Lisa owns 14 rentals across two markets with a combined portfolio value of $4.1M. She arranged a $2.5M revolving credit facility with a regional bank, collateralized against nine of her properties at SOFR + 2.75%, with a 0.50% commitment fee on undrawn capacity and covenants requiring 1.25x DSCR and 70% maximum LTV.

Three months later, Lisa goes under contract on an off-market duplex at $318,000. She submits a draw request Tuesday morning — $254,400 at 80% LTV. The bank reviews the collateral and confirms compliance by Thursday. She closes Friday.

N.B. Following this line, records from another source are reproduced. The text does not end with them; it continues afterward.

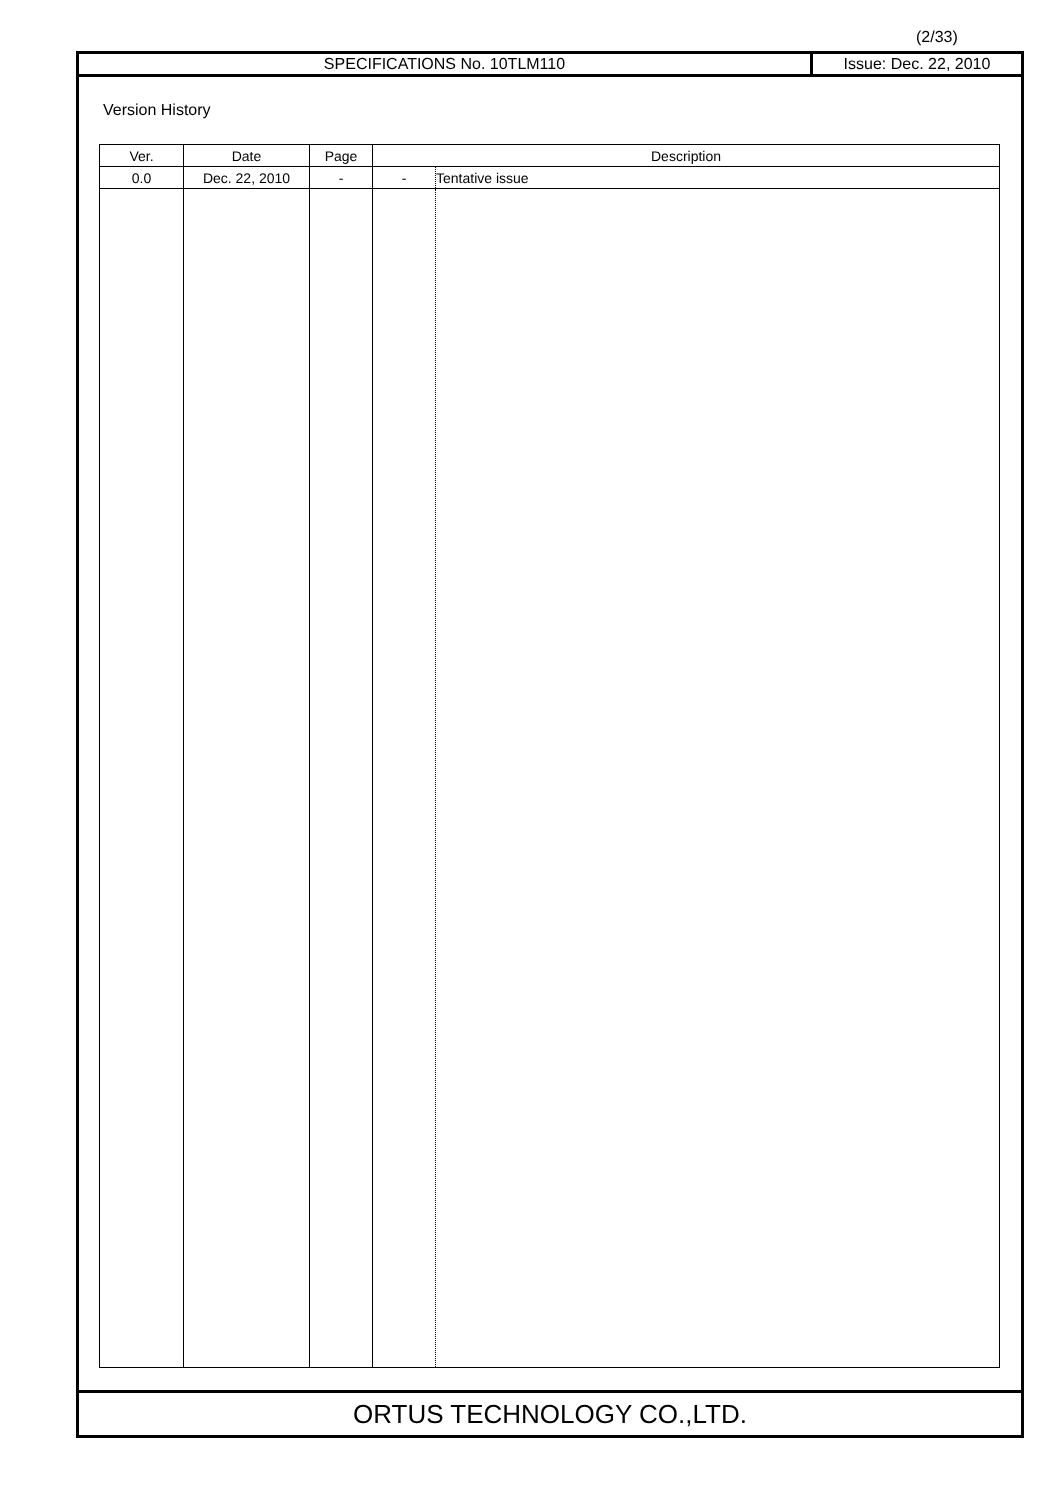(2/33)
SPECIFICATIONS No. 10TLM110 Issue: Dec. 22, 2010
Version History
| Ver. | Date | Page | Description | |
| --- | --- | --- | --- | --- |
| 0.0 | Dec. 22, 2010 | - | - | Tentative issue |
ORTUS TECHNOLOGY CO.,LTD.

The duplex nets $980 per month. She retires the draw eight months later via a refinance, restoring $254,400 in revolving capacity. The commitment fee on that draw for eight months: $847. That's the cost of staying ready.

Pros & Cons

Advantages
  • Speed of execution: Draw requests clear in days; no full underwriting cycle per acquisition
  • Interest efficiency: You pay interest only on the drawn balance, not the full committed limit
  • Repetitive access: A revolving structure lets you repay and redraw repeatedly — capital compounds with the portfolio without re-qualifying each time
  • Reduced transaction friction: One facility negotiation covers multiple deals; no origination process per property
  • Competitive positioning: Being able to close in days — rather than 30–45 days — gives you real leverage in negotiating off-market deals
Drawbacks
  • Commitment fee drag: The 0.25–0.75% annual fee on undrawn capacity is a cost even when you're not actively deploying
  • High entry bar: Lenders typically require a 10+ property portfolio, $2M+ in assets, and 2+ years of documented track record — not accessible to early-stage investors
  • Covenant risk: A single property vacancy spike or rate adjustment can push DSCR below threshold, triggering a freeze on your draws at the worst possible moment
  • Variable rate exposure: Most revolving facilities price over SOFR or prime — rising rates increase your carrying cost on every drawn dollar
  • Lender discretion: Unlike a fixed portfolio loan, the lender can reduce, suspend, or decline to renew a credit facility at maturity

Watch Out

  • Covenant monitoring is non-negotiable. Lenders don't always send warnings before freezing draw access. Run your portfolio's DSCR and LTV monthly against facility thresholds — don't find out about a violation when you're trying to fund a deal.
  • Commitment fee math before signing. A $3M facility at 0.50% annually costs $15,000 per year in commitment fees alone. If your deal volume won't deploy at least $1M–$1.5M per year through the facility, the cost-per-deal economics may not pencil versus standard acquisition financing.
  • Collateral pool management matters. As you add properties to the collateral pool, lenders reappraise the full pool periodically. A market dip that reduces collateral values can push your pool LTV above the covenant ceiling — triggering a draw freeze even if the new properties perform well.
  • Renewal is not guaranteed. Credit facilities have stated maturities — commonly 12, 24, or 36 months. If your portfolio performance or market conditions shift, the lender may decline to renew on the same terms or at all. Always have a financing backup plan before the facility's maturity date.

The Takeaway

A credit facility turns capital access into a standing asset — one that compounds in value as your deal velocity increases. For investors running active acquisition pipelines, the speed and flexibility outweigh the commitment fees and covenant management burden. Get one after you've built the portfolio and track record to qualify; until then, a conventional acquisition loan per deal is both simpler and cheaper.